BY Soko Directory Team · December 9, 2020 01:12 pm

The Ministry of Health has said that The Kenya Medical Supplies Authority (KEMSA) is expected to start releasing Personal Protective Equipment from their warehouses by Friday.

Health Cabinet Secretary Mutahi Kagwe wrote to KEMSA to allow the release of PPEs and masks which were bought at a high price when the COVID-19 pandemic hit Kenya around March this year.

“I have written to KEMSA to allow releasing masks and PPEs at the current market rate instead of holding them,” Kagwe said.

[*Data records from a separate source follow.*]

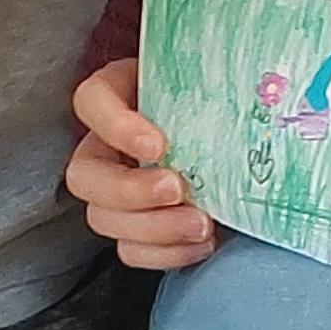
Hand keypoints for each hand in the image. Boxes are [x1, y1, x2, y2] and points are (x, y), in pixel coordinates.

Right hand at [64, 56, 217, 268]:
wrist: (230, 131)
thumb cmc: (213, 95)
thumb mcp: (204, 75)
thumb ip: (208, 77)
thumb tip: (245, 77)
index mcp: (114, 95)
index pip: (91, 102)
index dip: (116, 127)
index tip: (158, 144)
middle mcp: (103, 144)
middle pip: (85, 176)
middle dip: (130, 190)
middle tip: (177, 189)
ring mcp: (113, 190)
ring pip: (104, 219)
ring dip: (153, 229)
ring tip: (201, 223)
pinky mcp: (133, 227)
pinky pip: (131, 250)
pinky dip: (166, 253)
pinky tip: (201, 243)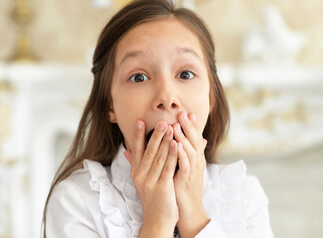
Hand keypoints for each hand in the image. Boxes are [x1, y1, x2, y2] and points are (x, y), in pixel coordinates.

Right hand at [127, 120, 178, 235]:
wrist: (158, 220)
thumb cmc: (153, 197)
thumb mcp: (142, 181)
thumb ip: (136, 164)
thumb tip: (126, 150)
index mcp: (136, 173)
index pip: (136, 150)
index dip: (138, 136)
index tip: (140, 121)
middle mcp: (140, 176)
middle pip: (148, 151)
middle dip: (155, 135)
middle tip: (162, 120)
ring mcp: (150, 182)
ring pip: (158, 157)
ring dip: (165, 141)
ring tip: (171, 127)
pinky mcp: (161, 188)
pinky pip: (167, 168)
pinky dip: (172, 154)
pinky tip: (176, 144)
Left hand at [172, 112, 209, 237]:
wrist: (187, 210)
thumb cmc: (182, 187)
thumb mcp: (181, 168)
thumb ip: (179, 154)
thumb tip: (176, 141)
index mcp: (195, 159)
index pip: (194, 138)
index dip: (191, 126)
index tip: (185, 112)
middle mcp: (196, 163)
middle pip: (195, 141)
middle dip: (188, 126)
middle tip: (182, 112)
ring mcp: (193, 171)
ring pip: (190, 150)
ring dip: (184, 137)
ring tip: (176, 125)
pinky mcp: (187, 180)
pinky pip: (186, 165)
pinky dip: (182, 154)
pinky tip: (176, 145)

According to CAS Mercy Mwangangi, the authority will be informed of the decision to have the PPEs sold at an affordable price.

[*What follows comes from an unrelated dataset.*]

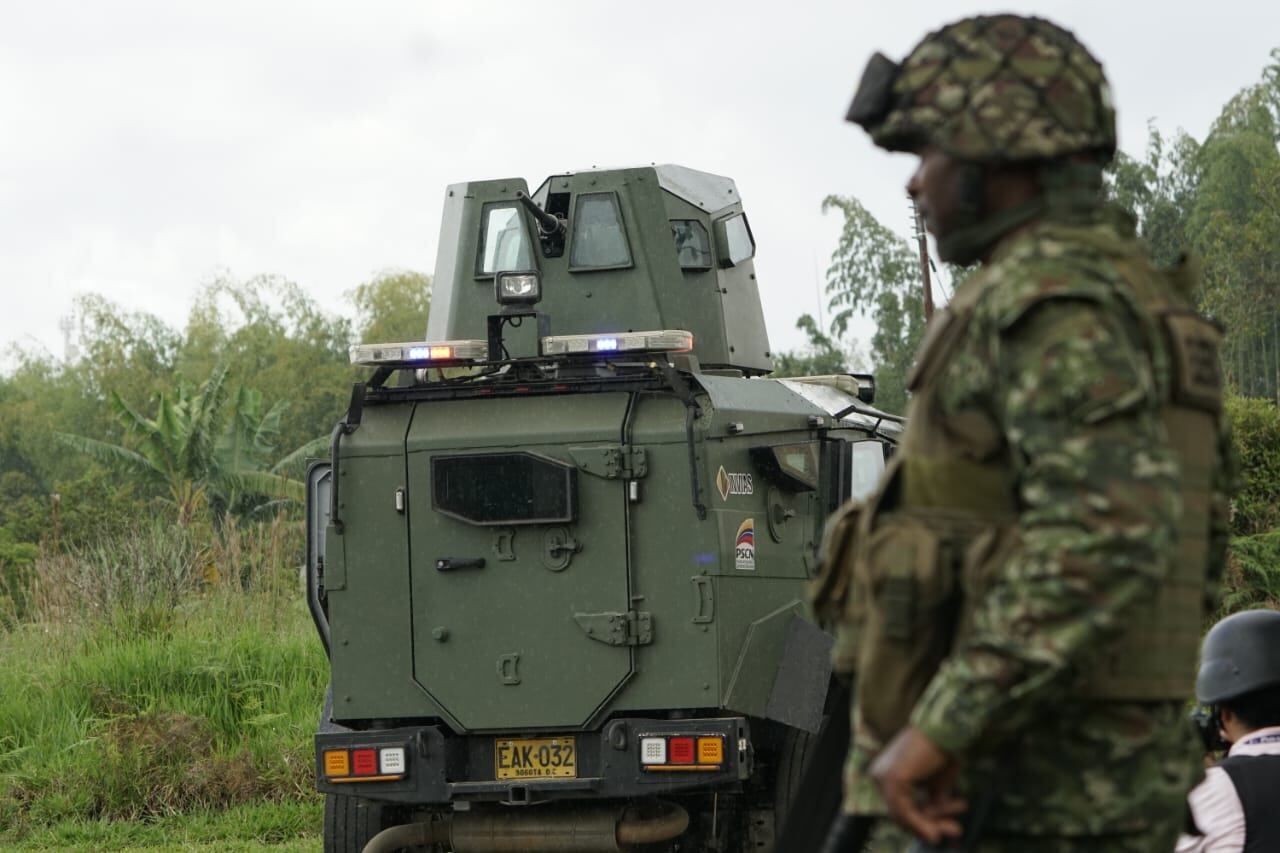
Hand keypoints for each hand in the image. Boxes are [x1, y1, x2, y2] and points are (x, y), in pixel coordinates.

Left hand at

The protective equipment and gears have been lying idle in KEMSA warehouses. According to the report, Kenya purchased overpriced COVID-19 supplies and there has been lower demand, and the agency may not be able to sell the stock.

Reports indicate that KEMSA, a State Corporation that specializes in providing medical logistics for public health facilities and programs risks losing Ksh.2billion if the PPEs are sold at the proposed lower price.

CS Mutahi Kagwe justified the exorbitant cost of these materials by saying the global price of the said equipment was high when KEMSA procured them.

This followed concerns from the public as to why the Health ministry cannot return some of this equipment to the suppliers since the government has not paid for some of them.

Additionally, the public is also wondering who is set to incur the losses as a result of exorbitant acquirement which was not used on time and whose market value has continually declined.

In October, Kenya’s auditor General Nancy Gathangu said the country stands to lose $21 million in the procurement of COVID-19 medical supplies because the Kenya Medical Supplies Agency failed to follow procurement law.

Gathangu presented to the Senate a special report describing how the COVID-19 supplies were purchased between Kenya’s first confirmed coronavirus case on March 13 and July 31.

Kenya Medical Supplies Agency purchased supplies worth $77 million which money was part of that acquired from the World Bank, and according to Gathanu, the agency flouted the law while in part using the money.

The report indicates that the agency’s management bought goods without doing a needs assessment or budgetary allocation and awarded contracts to companies that were just months old, and now the country is to incur losses.